Masa Pendudukan Jepang
Ketia masa ini, luas areal perkebunan sawit serta produksi minyak sawit di Indonesia menurun drastis, Bahkan, ketika diawal tahun 1943, pemerintah pendudukan Jepang melakukan npenghentian produksi perkebunan kelapa sawit yang ada di indonesia secara keseluruhan.
Terdapat 3 hal yang menyebabkan pemerintah pendudukan Jepang melakukan penghentian produksi kelapa sawit, antara lain:
- Guna mendukung kebutuhan logistik perang, Jepang lebih mengutamakan produksi tanaman pangan jika dibandingkan tanaman perkebunan.
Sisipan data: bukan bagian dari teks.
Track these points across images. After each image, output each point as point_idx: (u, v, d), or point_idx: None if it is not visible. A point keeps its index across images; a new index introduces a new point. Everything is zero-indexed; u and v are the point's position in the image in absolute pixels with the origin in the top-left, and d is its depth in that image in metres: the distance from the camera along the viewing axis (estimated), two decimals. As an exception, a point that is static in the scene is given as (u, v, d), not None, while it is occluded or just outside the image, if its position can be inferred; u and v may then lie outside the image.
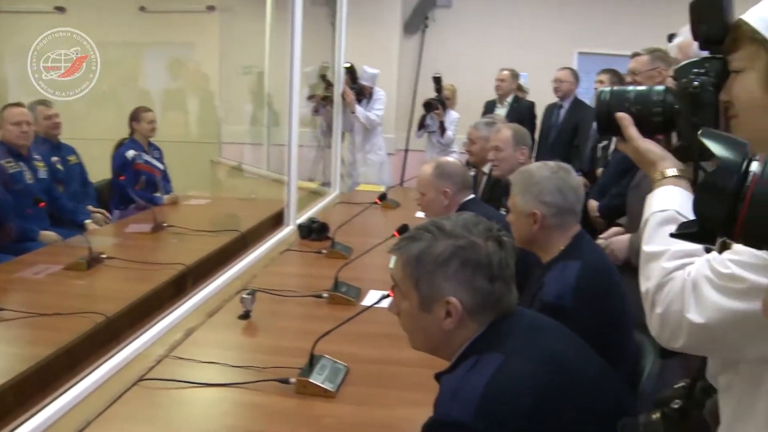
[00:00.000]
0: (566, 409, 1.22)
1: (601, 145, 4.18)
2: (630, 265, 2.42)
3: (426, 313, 1.34)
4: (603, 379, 1.37)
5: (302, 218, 3.97)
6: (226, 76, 6.37)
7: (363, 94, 5.50)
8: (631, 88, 1.22)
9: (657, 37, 4.28)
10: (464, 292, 1.30)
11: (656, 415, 1.13)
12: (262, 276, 2.91)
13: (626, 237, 2.58)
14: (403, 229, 2.74)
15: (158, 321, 2.33)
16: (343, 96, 5.37)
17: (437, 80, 5.74)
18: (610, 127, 1.21)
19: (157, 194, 4.34)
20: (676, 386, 1.13)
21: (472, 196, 2.88)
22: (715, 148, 0.75)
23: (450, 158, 2.97)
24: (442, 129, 5.70)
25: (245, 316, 2.37)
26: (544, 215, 1.99)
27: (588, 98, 5.84)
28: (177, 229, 3.71)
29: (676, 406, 1.09)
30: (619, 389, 1.43)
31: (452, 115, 5.83)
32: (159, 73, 5.84)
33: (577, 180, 2.11)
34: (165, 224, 3.73)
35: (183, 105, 6.19)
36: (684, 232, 0.80)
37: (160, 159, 4.44)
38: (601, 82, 4.80)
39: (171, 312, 2.43)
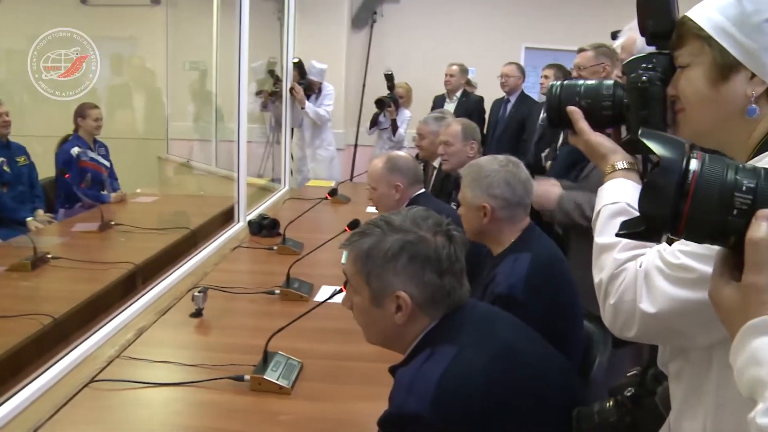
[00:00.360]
0: (520, 399, 1.25)
1: (559, 144, 4.25)
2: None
3: (377, 308, 1.35)
4: (555, 369, 1.41)
5: (252, 214, 3.94)
6: (173, 72, 6.23)
7: (312, 89, 5.48)
8: (581, 81, 1.22)
9: (603, 32, 4.35)
10: (414, 287, 1.31)
11: (609, 403, 1.16)
12: (213, 273, 2.89)
13: (557, 191, 2.58)
14: (354, 225, 2.75)
15: (108, 321, 2.28)
16: (292, 92, 5.34)
17: (389, 77, 5.73)
18: (561, 121, 1.23)
19: (104, 192, 4.24)
20: (628, 374, 1.16)
21: (422, 190, 2.90)
22: (656, 147, 0.76)
23: (401, 152, 2.98)
24: (394, 127, 5.71)
25: (197, 314, 2.35)
26: (493, 208, 2.02)
27: (535, 93, 5.95)
28: (125, 227, 3.63)
29: (628, 394, 1.13)
30: (571, 379, 1.47)
31: (405, 114, 5.85)
32: (102, 68, 5.69)
33: (526, 173, 2.14)
34: (112, 222, 3.66)
35: (128, 101, 6.04)
36: (630, 232, 0.80)
37: (106, 156, 4.33)
38: (546, 77, 4.89)
39: (121, 312, 2.38)
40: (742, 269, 0.68)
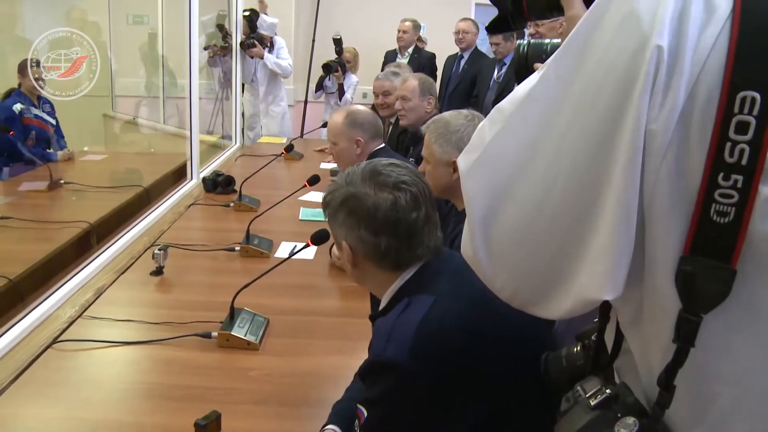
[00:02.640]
0: (494, 347, 1.26)
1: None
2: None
3: (340, 251, 1.41)
4: (526, 319, 1.43)
5: (205, 171, 3.88)
6: (117, 26, 5.97)
7: (263, 43, 5.36)
8: (547, 41, 1.24)
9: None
10: (353, 240, 1.34)
11: (577, 348, 1.18)
12: (170, 231, 2.84)
13: None
14: (313, 180, 2.73)
15: (66, 281, 2.22)
16: (243, 46, 5.21)
17: (337, 42, 5.64)
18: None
19: (50, 150, 4.07)
20: (594, 320, 1.18)
21: (382, 144, 2.88)
22: None
23: (360, 106, 2.95)
24: (341, 91, 5.64)
25: (158, 272, 2.31)
26: (464, 163, 2.01)
27: (484, 50, 5.94)
28: (75, 186, 3.51)
29: (594, 338, 1.15)
30: (541, 328, 1.50)
31: (351, 79, 5.77)
32: (39, 21, 5.40)
33: None
34: (62, 181, 3.53)
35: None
36: (490, 24, 1.03)
37: (51, 113, 4.14)
38: (496, 44, 4.87)
39: (79, 272, 2.31)
40: None
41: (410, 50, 5.81)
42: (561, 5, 0.91)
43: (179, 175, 3.80)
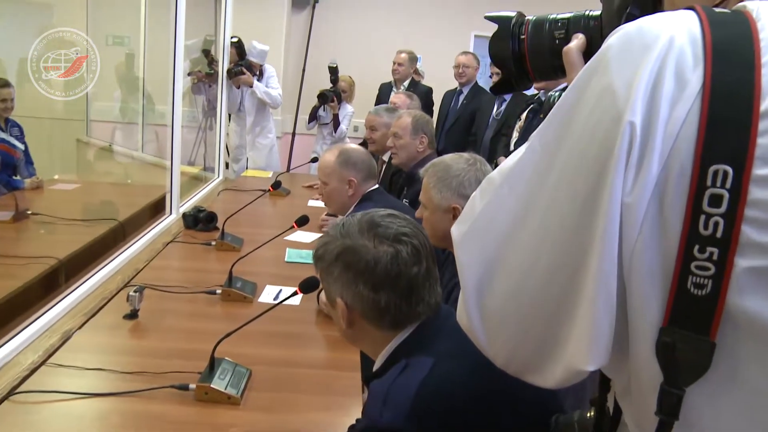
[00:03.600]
0: (498, 410, 1.25)
1: (513, 139, 4.30)
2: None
3: (333, 309, 1.41)
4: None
5: (186, 206, 3.86)
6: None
7: (252, 71, 5.40)
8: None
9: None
10: (350, 297, 1.34)
11: (590, 413, 1.18)
12: (146, 271, 2.81)
13: None
14: (302, 221, 2.73)
15: (29, 324, 2.17)
16: (231, 74, 5.24)
17: (333, 70, 5.69)
18: None
19: (17, 177, 4.04)
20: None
21: (376, 186, 2.89)
22: (496, 15, 1.04)
23: (354, 145, 2.96)
24: (336, 123, 5.68)
25: (132, 315, 2.27)
26: (465, 209, 2.02)
27: (484, 84, 6.01)
28: (44, 217, 3.47)
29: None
30: (547, 390, 1.49)
31: (347, 109, 5.83)
32: (12, 39, 5.42)
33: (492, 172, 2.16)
34: (29, 212, 3.49)
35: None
36: (494, 85, 1.10)
37: (20, 138, 4.12)
38: (499, 74, 4.93)
39: (44, 313, 2.27)
40: None
41: (406, 83, 5.88)
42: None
43: (157, 208, 3.77)
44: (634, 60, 0.69)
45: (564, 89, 1.29)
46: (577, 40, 0.95)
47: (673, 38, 0.68)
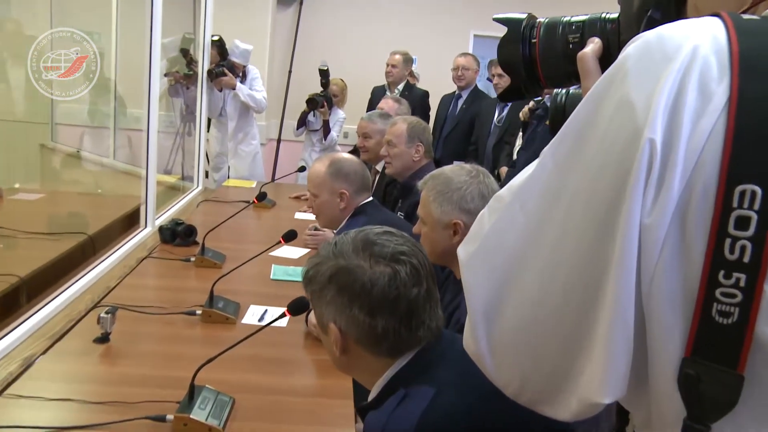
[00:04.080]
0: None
1: (517, 147, 4.32)
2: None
3: (325, 335, 1.40)
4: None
5: (162, 218, 3.85)
6: (61, 43, 5.97)
7: (234, 72, 5.40)
8: None
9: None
10: (344, 322, 1.33)
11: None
12: (118, 290, 2.78)
13: None
14: (289, 236, 2.72)
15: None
16: (211, 75, 5.24)
17: (324, 73, 5.70)
18: None
19: (-27, 187, 4.02)
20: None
21: (370, 198, 2.90)
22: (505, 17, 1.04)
23: (346, 155, 2.96)
24: (326, 129, 5.70)
25: (103, 339, 2.25)
26: (466, 225, 2.03)
27: (483, 88, 6.04)
28: (3, 231, 3.43)
29: None
30: (554, 420, 1.48)
31: (338, 115, 5.85)
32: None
33: (496, 185, 2.16)
34: (-13, 225, 3.47)
35: (2, 74, 5.74)
36: (504, 93, 1.09)
37: (-22, 143, 4.11)
38: (499, 75, 4.94)
39: (2, 337, 2.24)
40: None
41: (400, 87, 5.90)
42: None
43: (131, 221, 3.75)
44: (655, 71, 0.69)
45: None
46: (593, 45, 0.94)
47: (697, 48, 0.68)
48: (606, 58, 0.92)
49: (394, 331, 1.32)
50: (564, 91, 1.27)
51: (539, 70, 1.03)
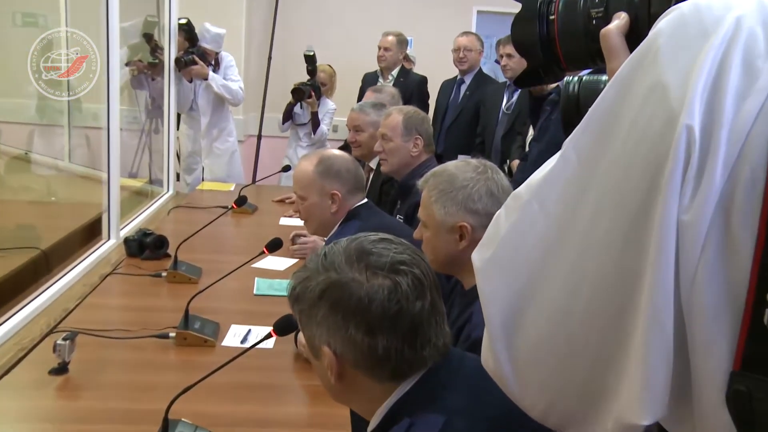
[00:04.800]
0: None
1: (529, 137, 4.30)
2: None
3: (317, 360, 1.39)
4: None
5: (128, 229, 3.84)
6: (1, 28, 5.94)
7: (206, 60, 5.39)
8: (605, 77, 1.25)
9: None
10: (339, 344, 1.33)
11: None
12: (78, 311, 2.77)
13: None
14: (274, 245, 2.70)
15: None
16: (180, 64, 5.22)
17: (310, 59, 5.70)
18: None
19: None
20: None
21: (365, 200, 2.90)
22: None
23: (336, 151, 2.94)
24: (315, 122, 5.70)
25: (61, 369, 2.23)
26: (473, 228, 2.01)
27: (489, 71, 6.04)
28: (-59, 246, 3.43)
29: None
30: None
31: (328, 105, 5.86)
32: None
33: (507, 181, 2.15)
34: None
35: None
36: (519, 77, 1.09)
37: None
38: (509, 55, 4.92)
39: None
40: None
41: (395, 72, 5.91)
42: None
43: (91, 233, 3.75)
44: (691, 48, 0.68)
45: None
46: (619, 20, 0.93)
47: (741, 19, 0.67)
48: (634, 35, 0.90)
49: (396, 351, 1.31)
50: (576, 78, 1.25)
51: (559, 50, 1.02)
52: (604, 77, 1.26)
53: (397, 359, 1.31)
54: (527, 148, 4.46)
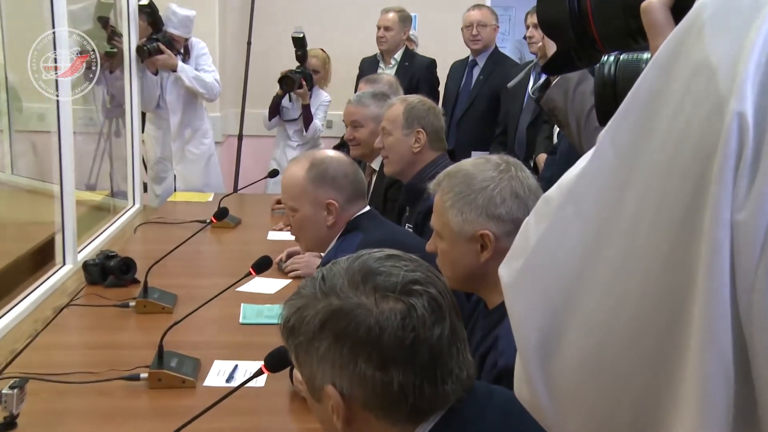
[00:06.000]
0: None
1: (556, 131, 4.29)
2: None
3: (318, 402, 1.40)
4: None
5: (87, 251, 3.84)
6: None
7: (173, 48, 5.38)
8: (646, 55, 1.25)
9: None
10: (346, 382, 1.33)
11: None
12: (28, 353, 2.75)
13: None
14: (262, 265, 2.70)
15: None
16: (141, 52, 5.23)
17: (299, 42, 5.71)
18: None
19: None
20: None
21: (367, 208, 2.91)
22: None
23: (331, 151, 2.94)
24: (308, 117, 5.72)
25: (8, 425, 2.21)
26: (497, 236, 2.01)
27: (508, 50, 6.03)
28: None
29: None
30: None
31: (322, 96, 5.90)
32: None
33: (534, 179, 2.15)
34: None
35: None
36: (547, 63, 1.12)
37: None
38: (537, 26, 4.92)
39: None
40: None
41: (398, 56, 5.92)
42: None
43: (42, 257, 3.73)
44: (740, 23, 0.69)
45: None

Data statistik yang ada menyebutkan, bahwa selama periode pendudukan Jepang, luas lahan perkebunan kelapa sawit berkurang 16% dari luas perkebunan yang ada sebelumnya.
- Permintaan minyak sawit dunia sedang meunurun.
- Distribusi produk kelapa sawit untuk pengangkutan ke luar negeri sangat sulit karena dalam masa perang, untuk alasan kemamanan pihak pendudukan Jepang lebih memilih untuk menyimpan produk-produk kelapa sawit pada gudang-gudang yang berada di pelabuhan maupun gudang perkebunan.